Bayesian Conditions are built from:

condition: The expr for this specific condition to be true
prob_given_evil: The likelihood an IP satisfies the condition given the fact that it is a maliscious IP
prob_given_benign: The likelihood an IP satisfies the condition given the fact that it is a benign IP
guillotine: Bool to stop the condition from getting evaluated if it has evaluated to true once. This should be used if evaluating the condition is computationally expensive.

Add examples here

# ssh bruteforce
- type: leaky
  name: ssh_bruteforce
  filter: "Meta.log_type == 'ssh_failed-auth'"
  leakspeed: "10s"
  capacity: 5
  stackkey: "source_ip"
  on_overflow: ban,1h

# reporting of src_ip,dest_port seen
- type: counter
  name: counter
  filter: "Meta.service == 'tcp' && Event.new_connection == 'true'"
  distinct: "Meta.source_ip + ':' + Meta.dest_port"
  duration: 5m
  capacity: -1

- type: trigger
  name: "New connection"
  filter: "Meta.service == 'tcp' && Event.new_connection == 'true'"
  on_overflow: Reprocess

Note on leakybuckets implementation

[This is not dry enough to have many details here, but:]

The bucket code is triggered by runPour in pour.go, by calling the leaky.PourItemToHolders function.

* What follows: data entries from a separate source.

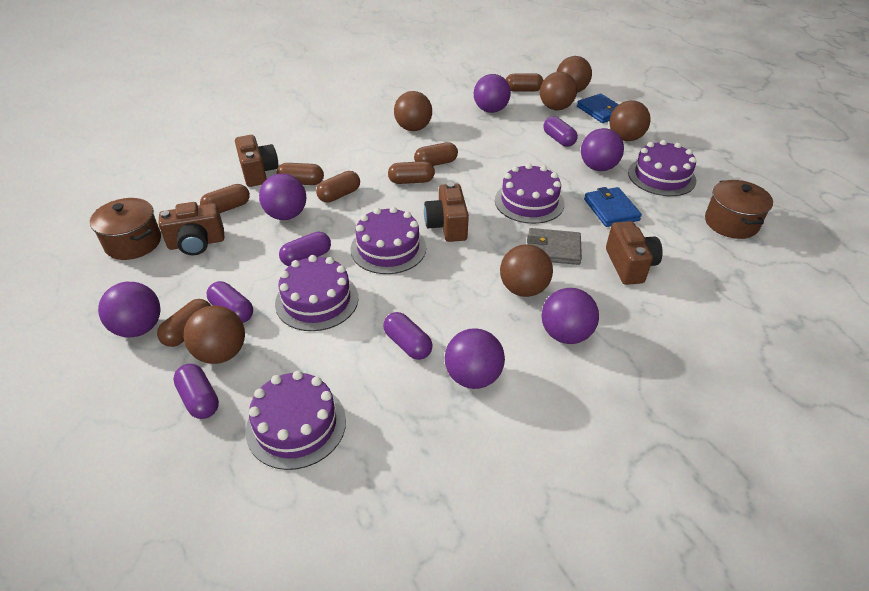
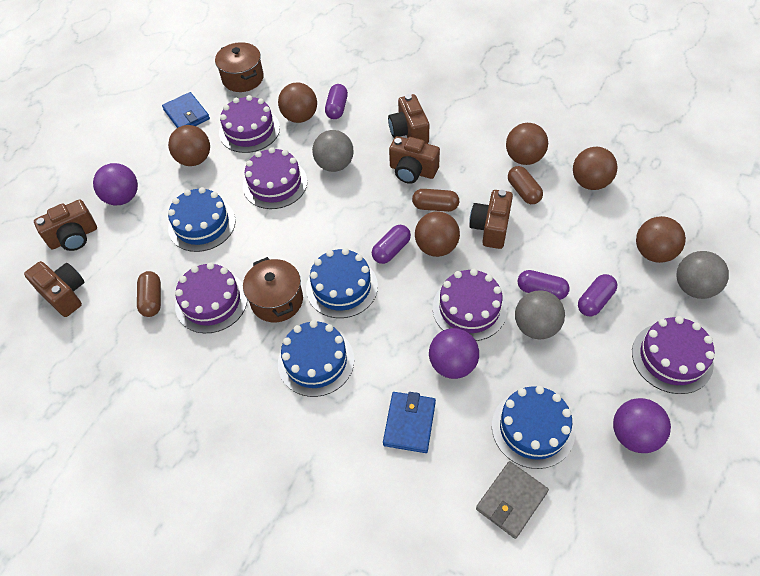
blue cake: none = 0 -> [168,187,236,252] [278,320,354,397] [306,248,378,318] [492,386,575,469] = 4
brown camera: [158,202,224,256] [235,135,279,187] [424,182,469,242] [606,221,663,285] = 4 -> [24,261,84,317] [34,199,97,251] [388,94,429,144] [389,136,440,184] [469,190,513,249] = 5
brown capsule: [157,299,211,347] [200,184,250,213] [276,163,324,185] [316,171,360,203] [388,161,435,184] [414,142,458,166] [506,73,544,91] = 7 -> [137,271,161,317] [412,189,459,212] [508,166,543,204] = 3
grey ball: none = 0 -> [312,130,354,172] [515,291,565,339] [676,251,729,299] = 3
purple ball: [98,282,161,338] [259,174,306,220] [445,328,505,389] [474,74,511,113] [541,288,599,344] [581,128,624,171] = 6 -> [93,163,138,205] [429,328,479,379] [613,398,671,453] = 3
purple capsule: [173,364,219,419] [206,281,253,323] [279,232,331,266] [383,312,433,360] [543,116,578,147] = 5 -> [325,84,348,119] [372,225,411,264] [518,270,570,300] [578,274,617,316] = 4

There is one struct called buckets which is for now a map[string]interface{} that holds all buckets. The key of this map is derived from the filter configured for the bucket and its stackkey. This looks complicated, but it allows us to use only one struct. This is done in buckets.go.

On top of that the implementation defines only the standard leaky bucket. A goroutine is launched for every bucket (bucket.go). This goroutine manages the life of the bucket.

For special buckets, hooks are defined at initialization time in manager.go. Hooks are called when relevant by the bucket goroutine when events are poured and/or when a bucket overflows.